> [About this exercise]
Please rewrite the records from their start through the line containing "List the series", swapping "peak" for "maximum" and leaving everything else unchanged. Leave out the pictures.

> [Dataset records]
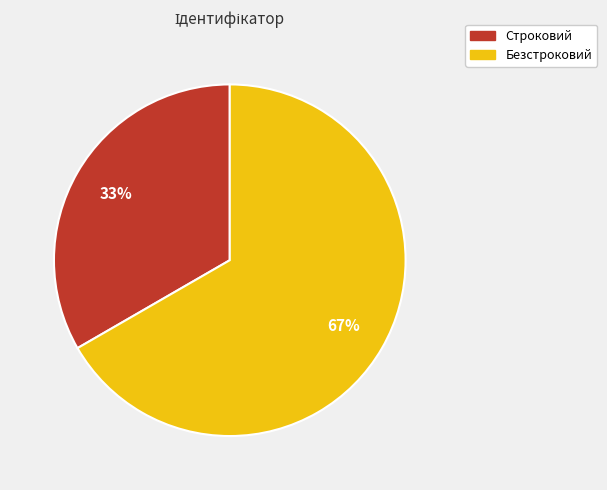

Is Строковий the majority of the pie?

No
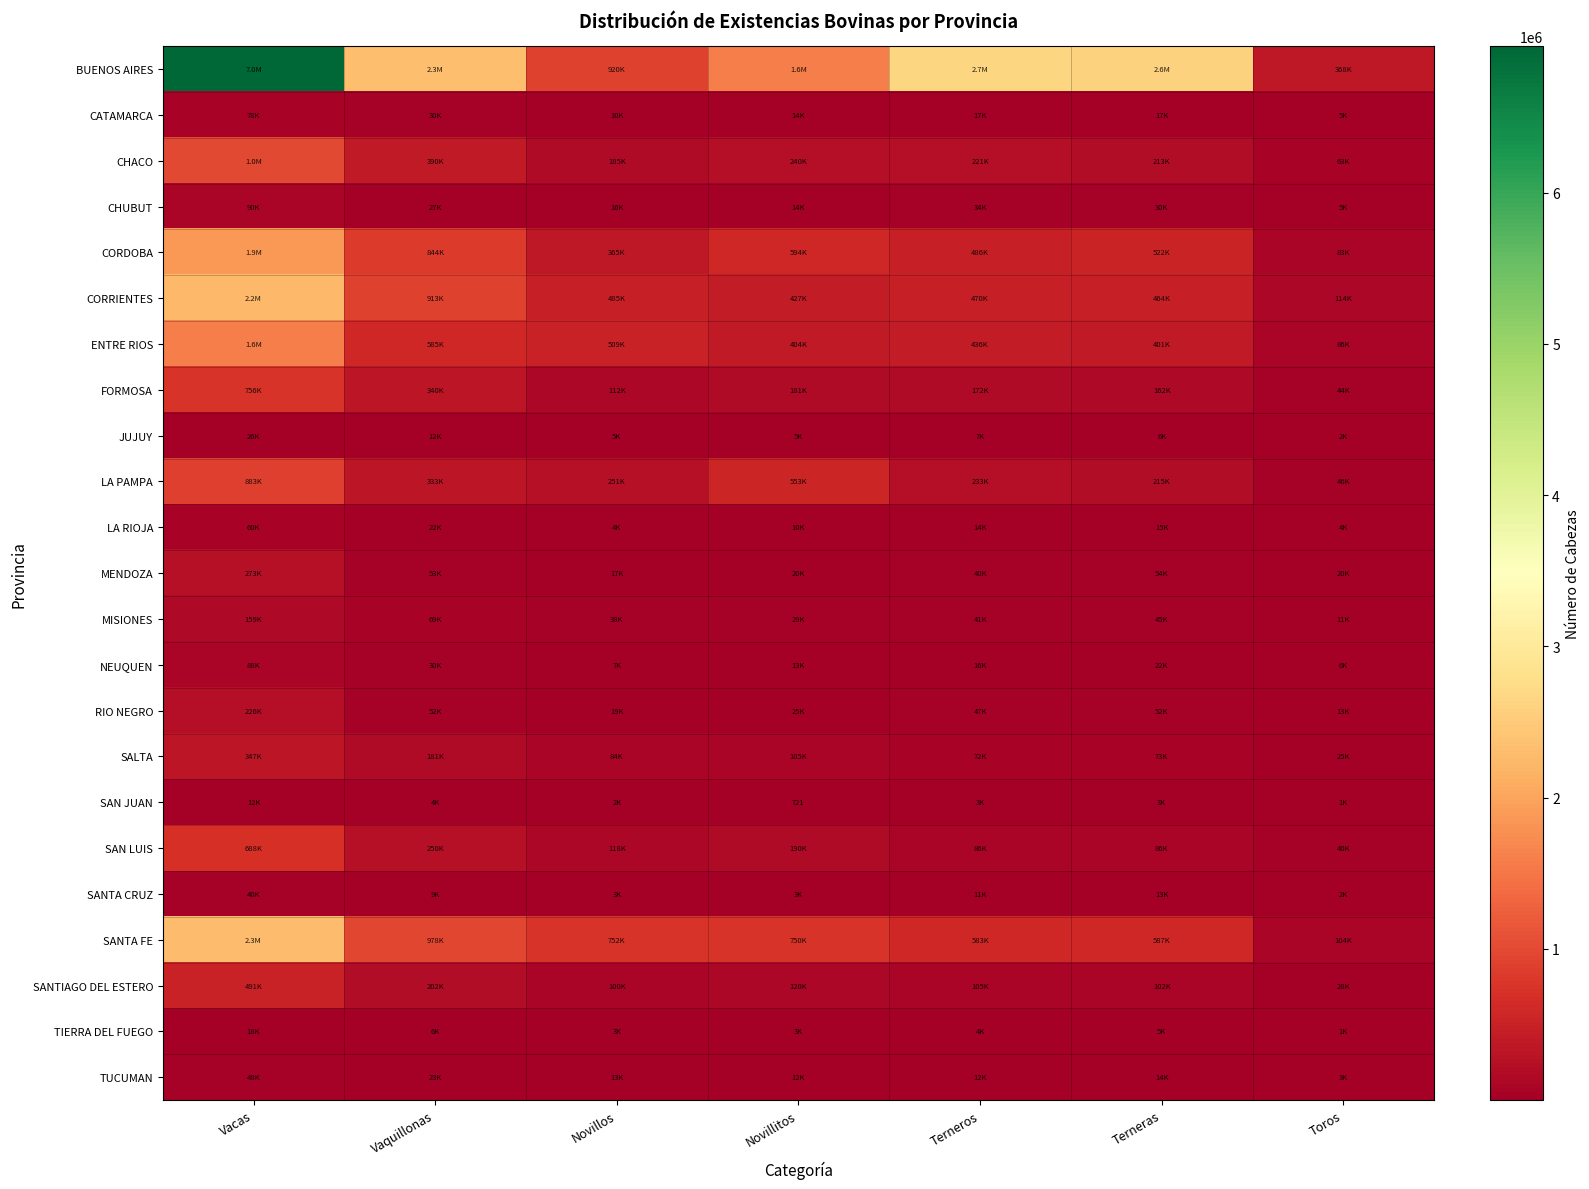

List the series in order of their peak value, highest first.

BUENOS AIRES, SANTA FE, CORRIENTES, CORDOBA, ENTRE RIOS, CHACO, LA PAMPA, FORMOSA, SAN LUIS, SANTIAGO DEL ESTERO, SALTA, MENDOZA, RIO NEGRO, MISIONES, CHUBUT, NEUQUEN, CATAMARCA, LA RIOJA, TUCUMAN, SANTA CRUZ, JUJUY, TIERRA DEL FUEGO, SAN JUAN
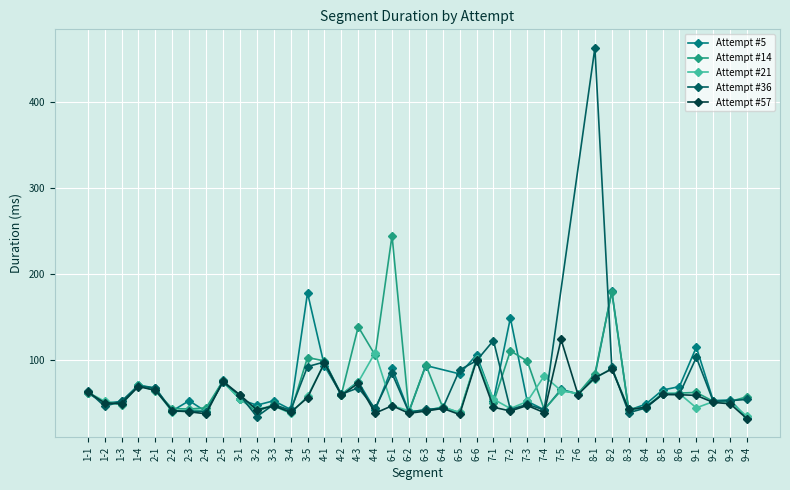

Which category has the highest value in the Attempt #14 series?

6-1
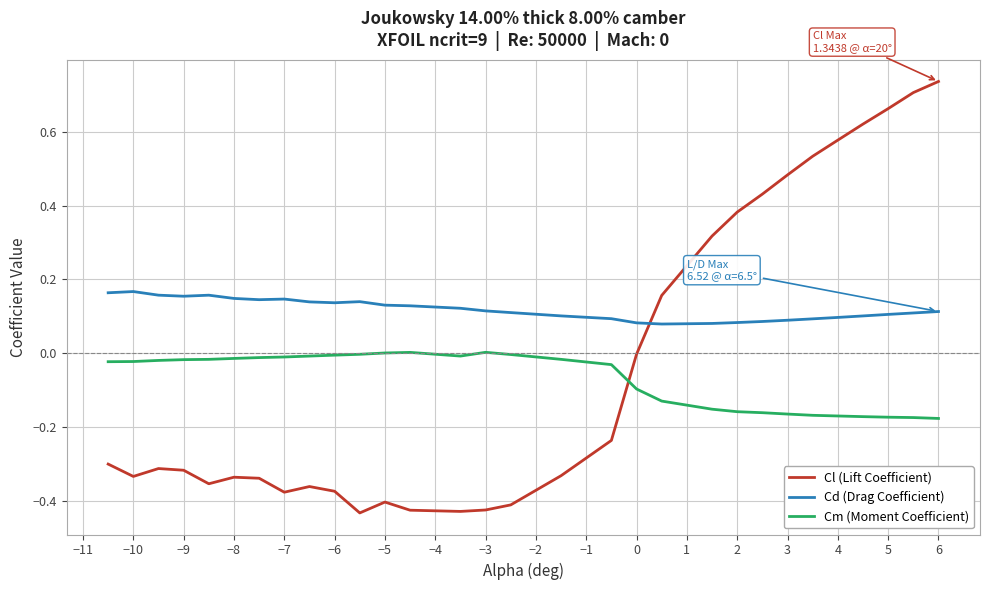

Which series has the largest range (max minus min)?

Cl (Lift Coefficient)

> [Completed exercise]
Is Строковий the majority of the pie?

No

List the series in order of their maximum value, highest first.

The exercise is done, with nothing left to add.